Le député frondeur Christian Paul pense déjà à la fin du Parti socialiste

Le député frondeur Christian Paul pense déjà à la fin du Parti socialiste

RENAISSANCE - Le député PS frondeur Christian Paul publie mardi un essai dans lequel il appelle à une recomposition des forces de gauche. Actant l'échec du PS, il propose un nouveau mouvement politique.

2017, et après ? Pour certaines voix à la gauche du Parti socialiste, le mouvement politique né à Epinay en 1971 ne sortira pas indemne du quinquennat écoulé et des élections à venir, quelqu'en soit le résultat. C'est notamment la position du député frondeur de la Nièvre Christian Paul, qui publie mardi un essai pronostiquant tout simplement... la disparition du PS.


Plus qu'un pronostic, le parlementaire appelle en fait cette disparition de ses voeux.
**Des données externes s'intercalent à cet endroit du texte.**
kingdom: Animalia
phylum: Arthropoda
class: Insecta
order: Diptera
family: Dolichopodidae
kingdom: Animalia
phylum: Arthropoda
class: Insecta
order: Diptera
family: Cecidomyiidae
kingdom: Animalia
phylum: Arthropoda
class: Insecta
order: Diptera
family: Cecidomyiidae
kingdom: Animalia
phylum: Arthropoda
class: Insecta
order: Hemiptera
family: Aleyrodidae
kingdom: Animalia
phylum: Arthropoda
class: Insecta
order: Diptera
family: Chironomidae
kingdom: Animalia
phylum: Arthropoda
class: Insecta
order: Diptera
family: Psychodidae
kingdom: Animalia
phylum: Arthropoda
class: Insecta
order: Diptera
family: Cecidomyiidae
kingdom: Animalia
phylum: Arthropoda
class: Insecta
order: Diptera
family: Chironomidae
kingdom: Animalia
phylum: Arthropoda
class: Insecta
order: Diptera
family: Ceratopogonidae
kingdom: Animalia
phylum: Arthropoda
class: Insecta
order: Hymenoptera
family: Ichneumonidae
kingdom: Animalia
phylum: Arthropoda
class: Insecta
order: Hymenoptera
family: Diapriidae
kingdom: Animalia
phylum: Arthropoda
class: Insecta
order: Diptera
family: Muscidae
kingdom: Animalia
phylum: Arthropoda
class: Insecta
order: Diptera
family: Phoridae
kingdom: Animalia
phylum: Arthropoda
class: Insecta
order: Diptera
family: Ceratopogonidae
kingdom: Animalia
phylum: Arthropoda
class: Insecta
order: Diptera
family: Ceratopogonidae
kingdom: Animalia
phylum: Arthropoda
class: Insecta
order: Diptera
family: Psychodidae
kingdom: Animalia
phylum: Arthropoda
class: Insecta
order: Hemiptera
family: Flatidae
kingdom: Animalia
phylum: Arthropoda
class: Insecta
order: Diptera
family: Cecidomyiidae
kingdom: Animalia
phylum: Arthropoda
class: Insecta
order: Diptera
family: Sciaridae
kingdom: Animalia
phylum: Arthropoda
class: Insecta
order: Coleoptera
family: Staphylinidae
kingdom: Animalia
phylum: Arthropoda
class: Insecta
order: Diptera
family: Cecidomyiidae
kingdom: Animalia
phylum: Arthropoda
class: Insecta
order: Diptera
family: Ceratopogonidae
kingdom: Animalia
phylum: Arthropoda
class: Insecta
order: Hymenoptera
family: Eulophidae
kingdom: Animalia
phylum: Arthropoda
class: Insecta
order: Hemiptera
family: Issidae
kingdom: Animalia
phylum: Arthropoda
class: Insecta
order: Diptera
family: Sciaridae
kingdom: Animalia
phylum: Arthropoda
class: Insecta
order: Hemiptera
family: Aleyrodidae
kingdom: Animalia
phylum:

Dans Les Iles et l'Archipel : pourquoi la gauche revivra, publié à la fondation Jean-Jaurès, le chef de file des frondeurs, qui a ferraillé contre la loi Travail et plus globalement contre la ligne du gouvernement Valls, estime que "les partis politiques de la gauche française doivent se préparer à muter après l'élection présidentielle, faute de l'avoir fait avant". 

Un parti "d'un nouveau type"

Constatant le décrochage entre sa propre famille politique et la société française, celui qui avait menacé le gouvernement d'une motion de censure contre la loi Travail estime nécessaire de créer "un nouveau parti, et surtout un parti d'un nouveau type".

L'heure n'est plus seulement pour le parti socialiste à 'ouvrir les portes et les fenêtres' après s'être bunkerisé pendant cinq ansChristian Paul

Pour le député, qui avait déjà appelé en septembre à une large refondation avec les communistes et les écologistes, le PS "ne dispose plus en son sein des hommes et des femmes, des idées, et des énergies suffisants pour opérer une simple rénovation intramuros". Pire : son parti n'a plus d'attrait que "pour quelques divisions de militants sincères et autant de bataillons d'élus qui tiennent les petits et grands bastions résistant encore à la déroute qu'ont été les élections depuis 2014". D'où la nécessité de "sortir de ses murs". 

Valls et Hollande coupables

En appelant à une réorientation à gauche du projet, l'élu de la Nièvre fustige le Premier ministre, Manuel Valls, qui a "aggravé les clivages dans les partis et dans le pays". "En encourageant sur la droite du PS une option sociale-libérale, François Hollande et Manuel Valls ont enclenché la machine infernale" à diviser, écrit-il encore. 


Avant lui, d'autres responsables socialistes avaient déjà évoqué la disparition possible du PS après les élections de 2017. En mai 2016, dans sa dernière interview, accordée à Paris Match, l'ancien Premier ministre Michel Rocard avait jugé que "le risque de la fin du PS exist(ait)". Mais il avait ajouté : "En faire une certitude pour un corps aussi robuste et ancestral, c’est aller quand même un peu vite". Jean-Christophe Cambadélis, le patron du PS, avait quant à lui  jugé, à l'attention des frondeurs, que "faire éclater le PS dans une situation où cette gauche de relève n'existe pas conduira à faire disparaître la totalité de la gauche". Bref, les grandes manoeuvres de l'après 2017 ont d'ores et déjà commencé à gauche.